MATERIAL SHOWN ▸
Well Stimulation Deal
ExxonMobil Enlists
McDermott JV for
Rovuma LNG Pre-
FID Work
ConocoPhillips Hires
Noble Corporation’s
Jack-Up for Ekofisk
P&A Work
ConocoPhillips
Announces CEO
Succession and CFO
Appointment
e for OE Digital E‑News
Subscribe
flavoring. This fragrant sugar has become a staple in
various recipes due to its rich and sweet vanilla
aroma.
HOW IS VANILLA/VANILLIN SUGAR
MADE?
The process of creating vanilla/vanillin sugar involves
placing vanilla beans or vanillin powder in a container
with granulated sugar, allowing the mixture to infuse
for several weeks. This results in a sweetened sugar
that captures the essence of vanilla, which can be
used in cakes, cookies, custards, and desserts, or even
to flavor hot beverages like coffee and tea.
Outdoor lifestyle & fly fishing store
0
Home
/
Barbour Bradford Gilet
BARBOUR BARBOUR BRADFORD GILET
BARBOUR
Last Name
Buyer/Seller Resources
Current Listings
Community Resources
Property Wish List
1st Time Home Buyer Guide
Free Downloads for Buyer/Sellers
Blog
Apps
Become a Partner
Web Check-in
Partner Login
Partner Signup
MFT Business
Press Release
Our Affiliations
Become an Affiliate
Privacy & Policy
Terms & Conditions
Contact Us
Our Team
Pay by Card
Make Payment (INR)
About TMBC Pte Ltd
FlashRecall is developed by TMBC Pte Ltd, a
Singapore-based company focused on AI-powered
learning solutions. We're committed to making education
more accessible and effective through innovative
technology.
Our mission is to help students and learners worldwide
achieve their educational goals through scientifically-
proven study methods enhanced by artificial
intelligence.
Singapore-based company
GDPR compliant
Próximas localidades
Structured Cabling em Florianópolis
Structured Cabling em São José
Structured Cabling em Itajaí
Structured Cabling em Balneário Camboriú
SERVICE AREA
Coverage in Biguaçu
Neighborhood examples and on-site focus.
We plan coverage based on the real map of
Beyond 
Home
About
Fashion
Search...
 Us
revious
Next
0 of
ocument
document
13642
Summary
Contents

WORK INSTRUCTIONS ▸ Give every line of text in the records as a JSON list of strings, one string per line, in order, leaving out blank lines.

WRITTEN ANSWER ▸
[
  "Well Stimulation Deal",
  "ExxonMobil Enlists",
  "McDermott JV for",
  "Rovuma LNG Pre-",
  "FID Work",
  "ConocoPhillips Hires",
  "Noble Corporation’s",
  "Jack-Up for Ekofisk",
  "P&A Work",
  "ConocoPhillips",
  "Announces CEO",
  "Succession and CFO",
  "Appointment",
  "e for OE Digital E‑News",
  "Subscribe",
  "flavoring. This fragrant sugar has become a staple in",
  "various recipes due to its rich and sweet vanilla",
  "aroma.",
  "HOW IS VANILLA/VANILLIN SUGAR",
  "MADE?",
  "The process of creating vanilla/vanillin sugar involves",
  "placing vanilla beans or vanillin powder in a container",
  "with granulated sugar, allowing the mixture to infuse",
  "for several weeks. This results in a sweetened sugar",
  "that captures the essence of vanilla, which can be",
  "used in cakes, cookies, custards, and desserts, or even",
  "to flavor hot beverages like coffee and tea.",
  "Outdoor lifestyle & fly fishing store",
  "0",
  "Home",
  "/",
  "Barbour Bradford Gilet",
  "BARBOUR BARBOUR BRADFORD GILET",
  "BARBOUR",
  "Last Name",
  "Buyer/Seller Resources",
  "Current Listings",
  "Community Resources",
  "Property Wish List",
  "1st Time Home Buyer Guide",
  "Free Downloads for Buyer/Sellers",
  "Blog",
  "Apps",
  "Become a Partner",
  "Web Check-in",
  "Partner Login",
  "Partner Signup",
  "MFT Business",
  "Press Release",
  "Our Affiliations",
  "Become an Affiliate",
  "Privacy & Policy",
  "Terms & Conditions",
  "Contact Us",
  "Our Team",
  "Pay by Card",
  "Make Payment (INR)",
  "About TMBC Pte Ltd",
  "FlashRecall is developed by TMBC Pte Ltd, a",
  "Singapore-based company focused on AI-powered",
  "learning solutions. We're committed to making education",
  "more accessible and effective through innovative",
  "technology.",
  "Our mission is to help students and learners worldwide",
  "achieve their educational goals through scientifically-",
  "proven study methods enhanced by artificial",
  "intelligence.",
  "Singapore-based company",
  "GDPR compliant",
  "Próximas localidades",
  "Structured Cabling em Florianópolis",
  "Structured Cabling em São José",
  "Structured Cabling em Itajaí",
  "Structured Cabling em Balneário Camboriú",
  "SERVICE AREA",
  "Coverage in Biguaçu",
  "Neighborhood examples and on-site focus.",
  "We plan coverage based on the real map of",
  "Beyond ",
  "Home",
  "About",
  "Fashion",
  "Search...",
  " Us",
  "revious",
  "Next",
  "0 of",
  "ocument",
  "document",
  "13642",
  "Summary",
  "Contents"
]